Não deve haver coisa mais triste que desexistir na vagarosa correnteza dos dias. Três mulheres ocupavam o último degrau à soleira da casa. Ou eram elas a soleira. Uma soleira chuvosa, sumida, enrugada de desacontecimento. Juntavam-se religiosamente para contar tristezas, desfiando quebrantos, escondendo a meia cara debaixo dos xailes negros, xailes de sofrências, como se fossem as carapaças endurecidas da alma. Moravam junto a uma curva, que lhes encurtava ainda mais a vista. Falavam dos istos e dos aquilos, pecando contra a saudade, escorregando pela preguiça desmemoriada da vida. Não havia pressa, não havia abalo, tudo se quedava num arrefecido sentimento.

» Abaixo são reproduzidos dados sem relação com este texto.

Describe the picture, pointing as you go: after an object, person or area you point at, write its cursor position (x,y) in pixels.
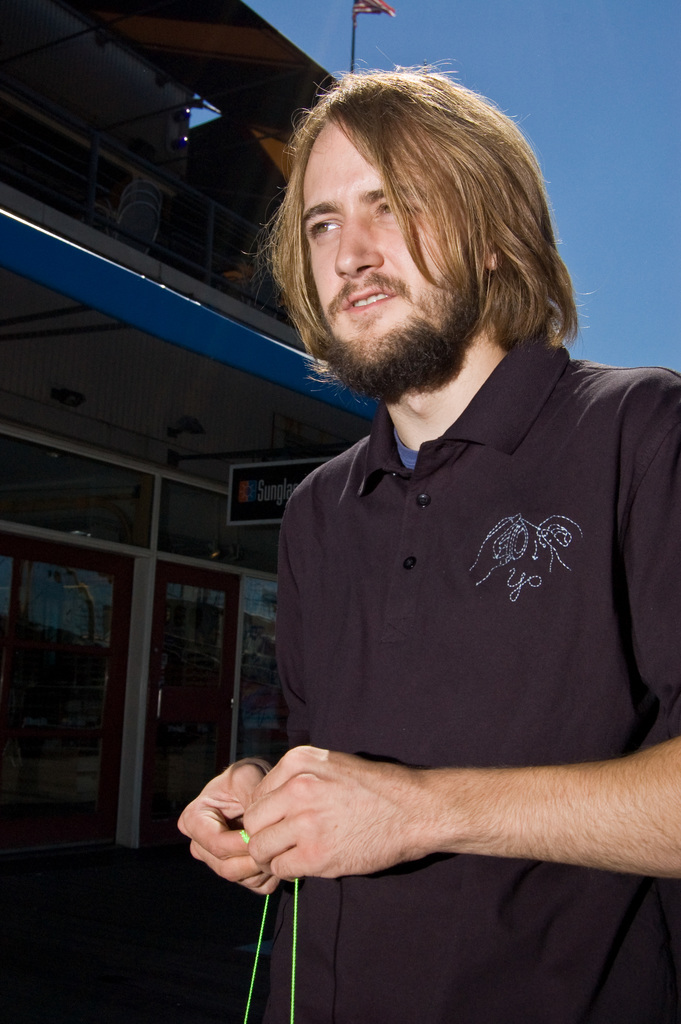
In the foreground (464,213) I can see a man (407,913) is holding some object (247,1018) in hand (288,801). In the background (217,446) I can see a building (228,415), board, flag pole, metal rods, door (161,580) and the sky (578,123). This image is taken may be near the building (226,332).
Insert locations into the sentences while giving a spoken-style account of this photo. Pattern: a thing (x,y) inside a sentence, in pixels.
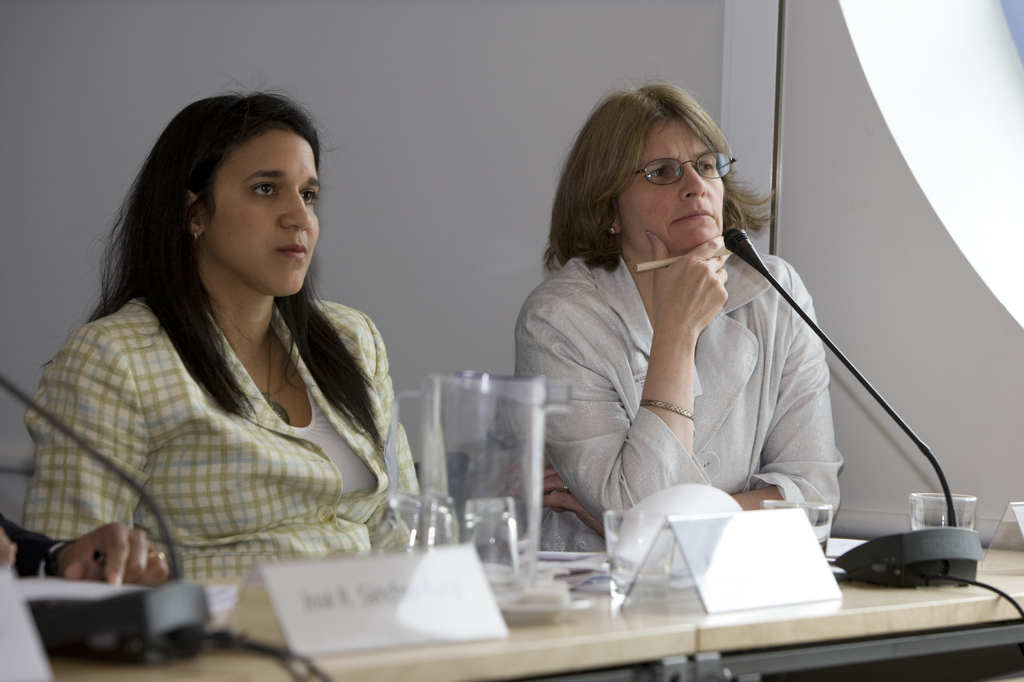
In this image, There is a table (922,622) which is in beige color on that table (335,672) there are some glasses (469,521) and a jug (505,476) there are some white color objects (386,590), There is a microphone (904,579) which is in black color, There are two women (697,434) sitting on the chairs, In the background (455,354) there is a white color wall (405,76).
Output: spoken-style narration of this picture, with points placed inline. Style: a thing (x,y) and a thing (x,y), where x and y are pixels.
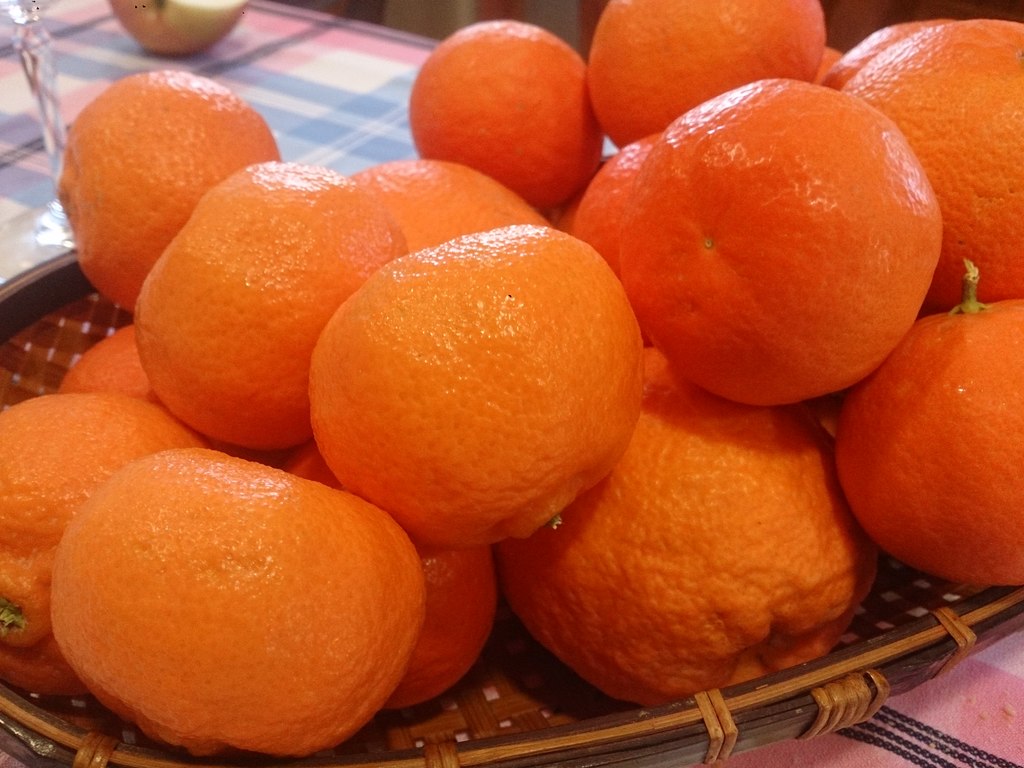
In this picture we can see a basket (867,662) on a cloth (939,707) with oranges (683,212) in it and in the background (176,42) we can see an object (14,20) and a fruit (148,31).
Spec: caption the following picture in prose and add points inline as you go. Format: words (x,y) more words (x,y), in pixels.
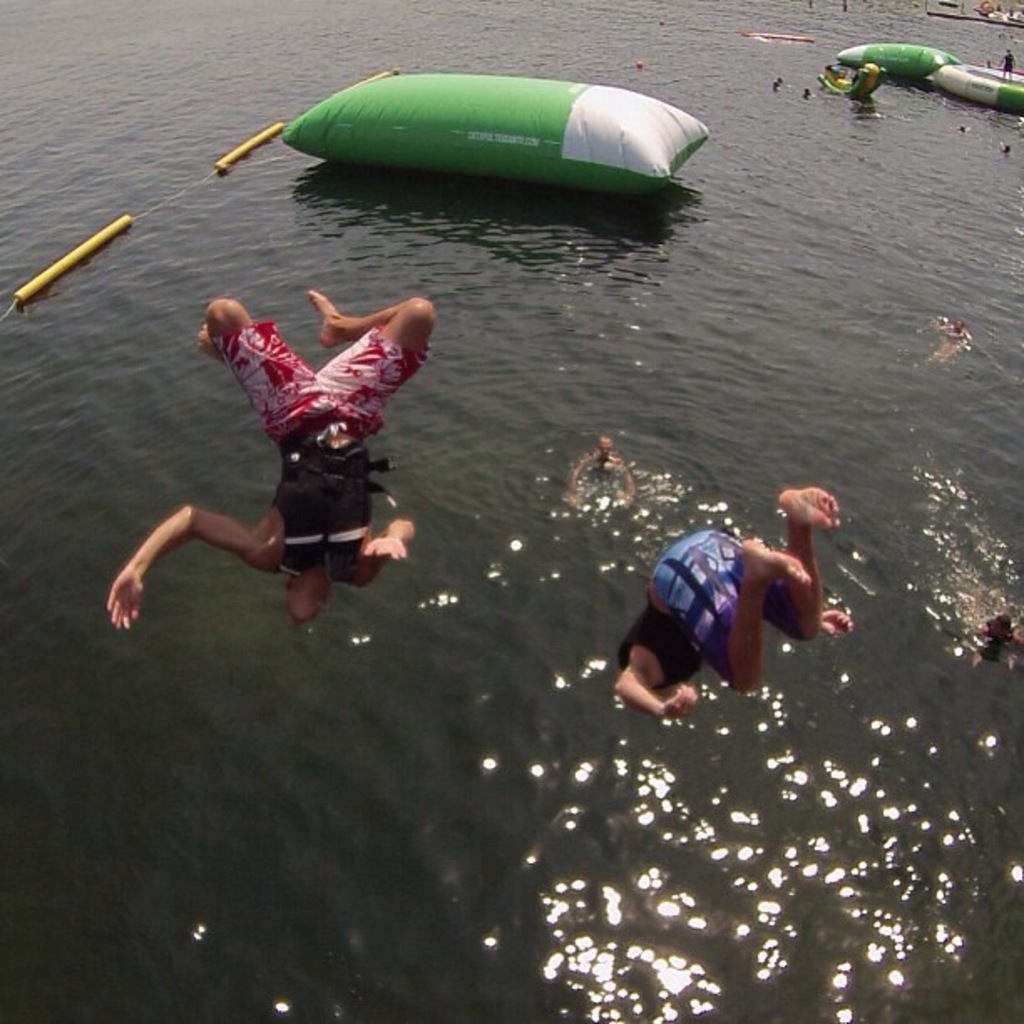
This image is taken outdoors. At the bottom of the image (473,831) there is a river (378,844) with water (161,758). In the middle of the image (362,398) two men (293,473) are diving and a few men (982,626) are swimming in the river (877,396). At the top of the image (428,147) there are a few floating tubes (498,115) on the river (961,57) and there are a few people (1011,58).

Um dia, uma delas fez anos. Quantos, já nem sabia. Mas mais que muitos. Pode um relógio parar, mas o tempo não deixa de passar. Esse seu tempo era de outro tempo, do tempo em que os anos já não importam porque se chega à idade irresolúvel. Eu jogava à bola ali perto, vigiado pelos seus olhos enresinados. Para si, eu não tinha nome. Chamavam-me “ó rapaz”, numa voz pouca e ranfonha. Numa voz tossida, solavancando a última sílaba.

“Ó rapaz”, chamaram-me. Era para que soubesse que uma delas fazia anos. A mulher mostrou-me uma fotografia de quando era nova. Como se aquele fosse o seu atestado. O terço tapava parcialmente o papel, testemunhava que estava a trabalhar numa reza. “Anda, dá-lhe um beijo”. Eu resisti. Fiz que não com a cabeça. “Dá-lhe um beijo”, repetiu a outra mulher com expressão de sentença. Eu fui, a medo. Subi só um degrau. A mulher chamou-me para mais perto e mandou-me dar um beijo à aniversariante. Só que ela tinha pelos no buço e no queixo. Pelos grossos que picavam. Segurou-me com as duas mãos aranhiçadas e puxou-me para si. Olhei-lhe os seus poucos dentes e virei-me como pude para lhe dar apenas a contrária face. Ela repenicou um beijo, apertando-me a cara contra a dela. Muito boquifechado, mordi a boca e fiquei com a bochecha a arder. Passei com as costas da mão no rosto, a limpar o fedor do beijo, os arranhamentos, a secura. Saltei os degraus e afastei-me uns bons passos, vendo a velha juntar os cabelos espalhados para dentro do lenço preto.

Estas velhas, reais, podiam ser um quadro de Paula Rego. A artista deixou-nos anteontem. Mas deixou-se ficar nas memórias que pintava, nas causas, nas enormezas tantas vezes surreais que habitavam no seu mundo de expressões. Deixou na tela a rudeza, o preconceito, as personagens e os bolsos dos aventais cheios de pintainhos. Pintava o que lhe doía. Pintava as metáforas da vida. Deu-nos a ver a beleza na decadência. Como as três velhas que tirei do fundo do meu baú e cuja imagem conservo como um fragmento da sua vida. Por detrás de cada história há sempre outras histórias que o musgo do tempo encobre e que as telas de Paula Rego desvendam. É a sua franqueza que nos conquista. Há sempre uma palavra derradeira quando algo nos impressiona muito.